── Given text

The geoarchaeological investigation of three soil-sedimentary sequences located within, near, and far from the building shows the spatial and temporal disparity of the archaeological stratigraphy. Micromorphological analysis confirms the presence of occupied Mesolithic soils associated with the formation of the shell layer. Several types of activity were detected in these soils. There are discharge-type inputs associated either with combustion activities (heated stone) or with the construction of structures (stake wedges, slab hearths) requiring burial of the underlying layer (rolled gravel beds). Relatively intense trampling can be observed in the upper part of the soil. Micro-remains are rare and consist mainly of micro-charcoals and food remains. Like the soils outside the structure, the soils inside do not appear to have undergone any special preparation; their formation seems to be exclusively due to natural processes. There are also no signs of matting, neither with plant nor with animal material. The soils show variations in wetting and drying, as do the soils outside the structures. The micromorphological investigation also provides clues for the temporal classification of this colonization. In the three sequences analysed, there was a decrease in the anthropogenic processes involved in the dynamics of the formation of the soil-sediment sequence, which could be explained by a period in which the area was not occupied by Mesolithic human groups.

────

> Job
Continue the Mesolithic soil micromorphology passage from its last sentence.

── Provided material

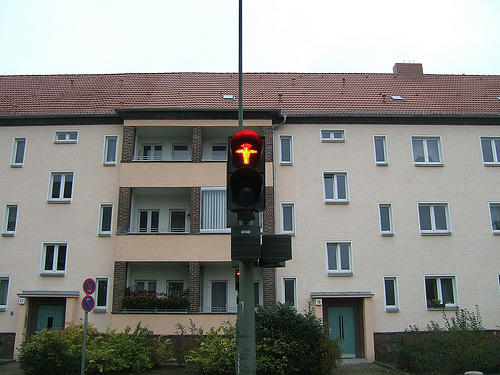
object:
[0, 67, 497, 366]
building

────

> Exercise answer
The function and uses of this structure cannot yet be deduced with absolute certainty. It might have been used for typical domestic activities on a daily basis, or for other types of activities related to food processing or crafting activities. The formation of anthropised soils suggests several occupation episodes related to the use of the structure. This study improves our understanding of the characterization of the archaeological remains of human groups on the coast, and of their ways of living.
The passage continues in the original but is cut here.